= Problem statement =
From the records below, copy out exactly the lines from the one containing "X63500Y-33020D02*" to the one containing "X444500Y-17780D01*", both included. Add nothing else.

= Records shown =

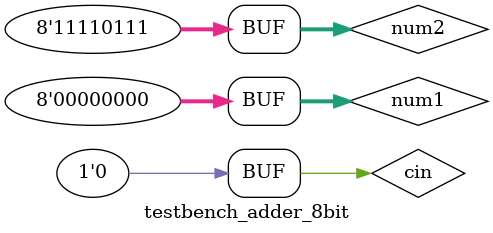
<source format=v>
`include "ADDER_8bit.v"
module testbench_adder_8bit;
	 reg [7:0] num1,num2;
	 wire [7:0] sum;
	 wire cfinal;
	 wire cin;
	 
	 assign cin = 0;
	 
	 ADDER_8bit fl(cfinal,sum,num1,num2,cin);
	 initial
		$monitor(,$time,"sum=%b, cfinal = %b, num1=%b, num2=%b, cin = %b",sum,cfinal,num1,num2,cin);
	 
	 initial
		 begin
			#0 num1=8'b10101010;num2=8'b01010101;
			#10 num1=8'b00000000;num2=8'b11111110;
			#20 num1=8'b00000000;num2=8'b11111101;
			#30 num1=8'b00000000;num2=8'b11111011;
			#40 num1=8'b00000000;num2=8'b11110111;
		 end
endmodule
</source>
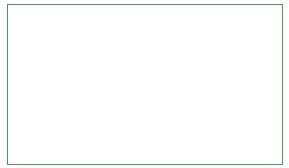
<source format=gm1>
G04*
G04 #@! TF.GenerationSoftware,Altium Limited,Altium Designer,22.2.1 (43)*
G04*
G04 Layer_Color=16711935*
%FSLAX24Y24*%
%MOIN*%
G70*
G04*
G04 #@! TF.SameCoordinates,385840A5-E032-4D16-B727-23F4FCC5E7AD*
G04*
G04*
G04 #@! TF.FilePolarity,Positive*
G04*
G01*
G75*
%ADD35C,0.0020*%
D35*
X0Y0D02*
X9154D01*
Y5315D01*
X0D02*
X9154D01*
X0Y0D02*
Y5315D01*
M02*

</source>
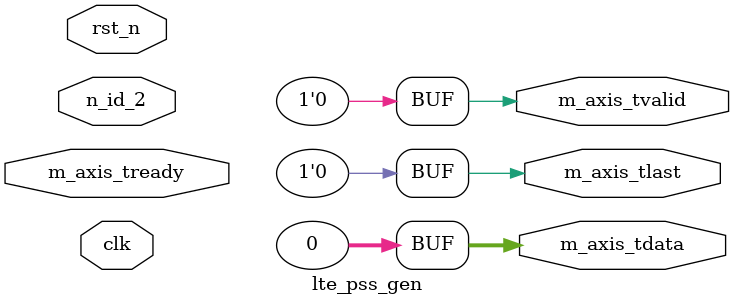
<source format=sv>
`timescale 1ns / 1ps


module lte_pss_gen (
    input  logic        clk,
    input  logic        rst_n,
    
    // Configuration
    input  logic [1:0]  n_id_2,         // Physical layer identity (0, 1, or 2)
    
    // AXI4-Stream Master Interface (Complex I/Q Output)
    output logic [31:0] m_axis_tdata,   // [31:16] = Q channel, [15:0] = I channel
    output logic        m_axis_tvalid,
    input  logic        m_axis_tready,
    output logic        m_axis_tlast
);

    // ==========================================
    // RTL ARCHITECT: Implement 3GPP Zadoff-Chu logic below.
    // Ensure outputs are quantized to 16-bit signed integers.
    // ==========================================
    
    // Temporary stubs to allow initial Verilator/Icarus compilation to pass
    assign m_axis_tdata  = 32'd0;
    assign m_axis_tvalid = 1'b0;
    assign m_axis_tlast  = 1'b0;

endmodule
</source>
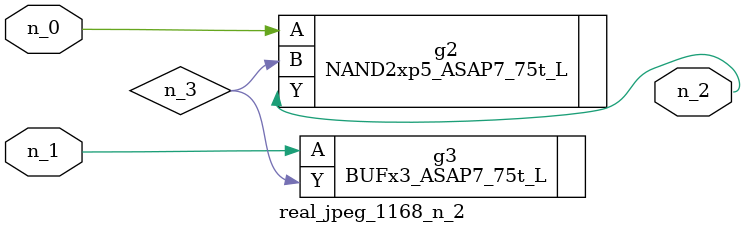
<source format=v>
module real_jpeg_1168_n_2 (n_1, n_0, n_2);

input n_1;
input n_0;

output n_2;

wire n_3;

NAND2xp5_ASAP7_75t_L g2 ( 
.A(n_0),
.B(n_3),
.Y(n_2)
);

BUFx3_ASAP7_75t_L g3 ( 
.A(n_1),
.Y(n_3)
);


endmodule
</source>
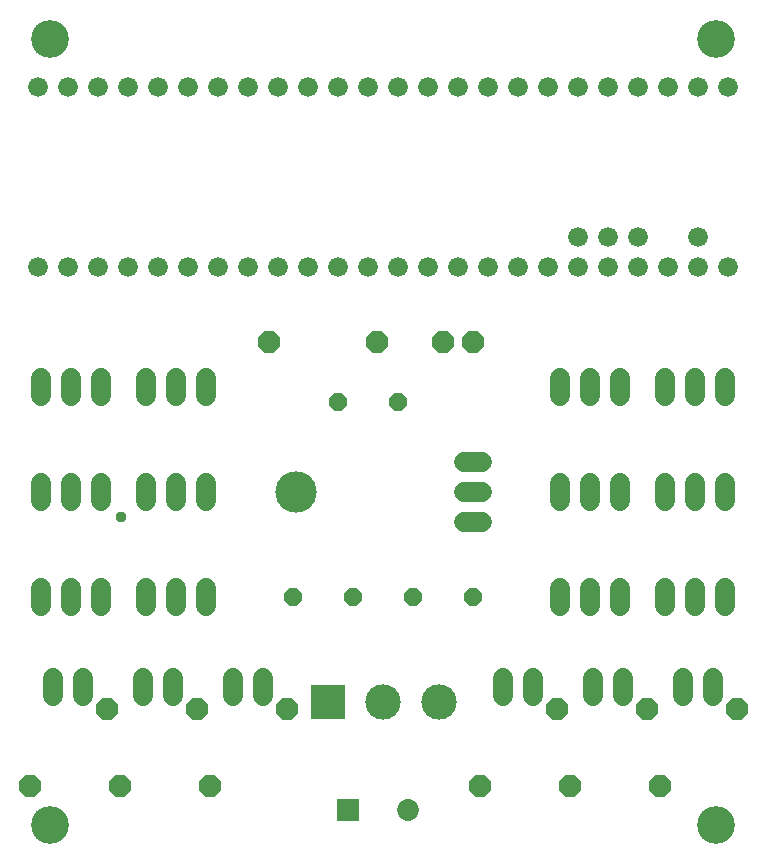
<source format=gbr>
G04 EAGLE Gerber RS-274X export*
G75*
%MOMM*%
%FSLAX34Y34*%
%LPD*%
%INSoldermask Bottom*%
%IPPOS*%
%AMOC8*
5,1,8,0,0,1.08239X$1,22.5*%
G01*
%ADD10C,3.203200*%
%ADD11C,1.727200*%
%ADD12C,1.676400*%
%ADD13C,3.505200*%
%ADD14P,1.649562X8X202.500000*%
%ADD15R,1.853200X1.853200*%
%ADD16C,1.853200*%
%ADD17P,2.034460X8X202.500000*%
%ADD18P,2.034460X8X22.500000*%
%ADD19P,2.034460X8X247.500000*%
%ADD20R,2.984500X2.984500*%
%ADD21C,2.984500*%
%ADD22C,0.959600*%


D10*
X35560Y-142240D03*
X599440Y-142240D03*
X599440Y523240D03*
X35560Y523240D03*
D11*
X27940Y58420D02*
X27940Y43180D01*
X53340Y43180D02*
X53340Y58420D01*
X78740Y58420D02*
X78740Y43180D01*
X556260Y43180D02*
X556260Y58420D01*
X581660Y58420D02*
X581660Y43180D01*
X607060Y43180D02*
X607060Y58420D01*
X556260Y132080D02*
X556260Y147320D01*
X581660Y147320D02*
X581660Y132080D01*
X607060Y132080D02*
X607060Y147320D01*
X556260Y220980D02*
X556260Y236220D01*
X581660Y236220D02*
X581660Y220980D01*
X607060Y220980D02*
X607060Y236220D01*
X27940Y147320D02*
X27940Y132080D01*
X53340Y132080D02*
X53340Y147320D01*
X78740Y147320D02*
X78740Y132080D01*
X27940Y220980D02*
X27940Y236220D01*
X53340Y236220D02*
X53340Y220980D01*
X78740Y220980D02*
X78740Y236220D01*
X116840Y58420D02*
X116840Y43180D01*
X142240Y43180D02*
X142240Y58420D01*
X167640Y58420D02*
X167640Y43180D01*
X116840Y132080D02*
X116840Y147320D01*
X142240Y147320D02*
X142240Y132080D01*
X167640Y132080D02*
X167640Y147320D01*
X116840Y220980D02*
X116840Y236220D01*
X142240Y236220D02*
X142240Y220980D01*
X167640Y220980D02*
X167640Y236220D01*
X467360Y58420D02*
X467360Y43180D01*
X492760Y43180D02*
X492760Y58420D01*
X518160Y58420D02*
X518160Y43180D01*
X467360Y132080D02*
X467360Y147320D01*
X492760Y147320D02*
X492760Y132080D01*
X518160Y132080D02*
X518160Y147320D01*
X467360Y220980D02*
X467360Y236220D01*
X492760Y236220D02*
X492760Y220980D01*
X518160Y220980D02*
X518160Y236220D01*
D12*
X558800Y482600D03*
X533400Y482600D03*
X508000Y482600D03*
X482600Y482600D03*
X457200Y482600D03*
X431800Y482600D03*
X406400Y482600D03*
X381000Y482600D03*
X355600Y482600D03*
X330200Y482600D03*
X304800Y482600D03*
X279400Y482600D03*
X279400Y330200D03*
X304800Y330200D03*
X330200Y330200D03*
X355600Y330200D03*
X381000Y330200D03*
X406400Y330200D03*
X431800Y330200D03*
X457200Y330200D03*
X482600Y330200D03*
X508000Y330200D03*
X533400Y330200D03*
X584200Y482600D03*
X558800Y330200D03*
X584200Y330200D03*
X609600Y482600D03*
X609600Y330200D03*
X254000Y482600D03*
X254000Y330200D03*
X228600Y482600D03*
X203200Y482600D03*
X177800Y482600D03*
X152400Y482600D03*
X127000Y482600D03*
X101600Y482600D03*
X76200Y482600D03*
X50800Y482600D03*
X25400Y482600D03*
X25400Y330200D03*
X50800Y330200D03*
X76200Y330200D03*
X101600Y330200D03*
X127000Y330200D03*
X152400Y330200D03*
X177800Y330200D03*
X203200Y330200D03*
X228600Y330200D03*
X584200Y355600D03*
X533400Y355600D03*
X508000Y355600D03*
X482600Y355600D03*
D11*
X401320Y114300D02*
X386080Y114300D01*
X386080Y139700D02*
X401320Y139700D01*
X401320Y165100D02*
X386080Y165100D01*
D13*
X243840Y139700D03*
D14*
X393700Y50800D03*
X342900Y50800D03*
X330200Y215900D03*
X279400Y215900D03*
D15*
X287100Y-129540D03*
D16*
X337900Y-129540D03*
D17*
X312420Y266700D03*
X220980Y266700D03*
D18*
X368300Y266700D03*
X393700Y266700D03*
D11*
X38100Y-17780D02*
X38100Y-33020D01*
X63500Y-33020D02*
X63500Y-17780D01*
X114300Y-17780D02*
X114300Y-33020D01*
X139700Y-33020D02*
X139700Y-17780D01*
X190500Y-17780D02*
X190500Y-33020D01*
X215900Y-33020D02*
X215900Y-17780D01*
X419100Y-17780D02*
X419100Y-33020D01*
X444500Y-33020D02*
X444500Y-17780D01*
X495300Y-17780D02*
X495300Y-33020D01*
X520700Y-33020D02*
X520700Y-17780D01*
X571500Y-17780D02*
X571500Y-33020D01*
X596900Y-33020D02*
X596900Y-17780D01*
D19*
X83129Y-43871D03*
X18471Y-108529D03*
X159329Y-43871D03*
X94671Y-108529D03*
X235529Y-43871D03*
X170871Y-108529D03*
X464129Y-43871D03*
X399471Y-108529D03*
X540329Y-43871D03*
X475671Y-108529D03*
X616529Y-43871D03*
X551871Y-108529D03*
D20*
X270510Y-38100D03*
D21*
X317500Y-38100D03*
X364490Y-38100D03*
D14*
X292100Y50800D03*
X241300Y50800D03*
D22*
X94996Y118872D03*
M02*

</source>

= Result of the task =
X63500Y-33020D02*
X63500Y-17780D01*
X114300Y-17780D02*
X114300Y-33020D01*
X139700Y-33020D02*
X139700Y-17780D01*
X190500Y-17780D02*
X190500Y-33020D01*
X215900Y-33020D02*
X215900Y-17780D01*
X419100Y-17780D02*
X419100Y-33020D01*
X444500Y-33020D02*
X444500Y-17780D01*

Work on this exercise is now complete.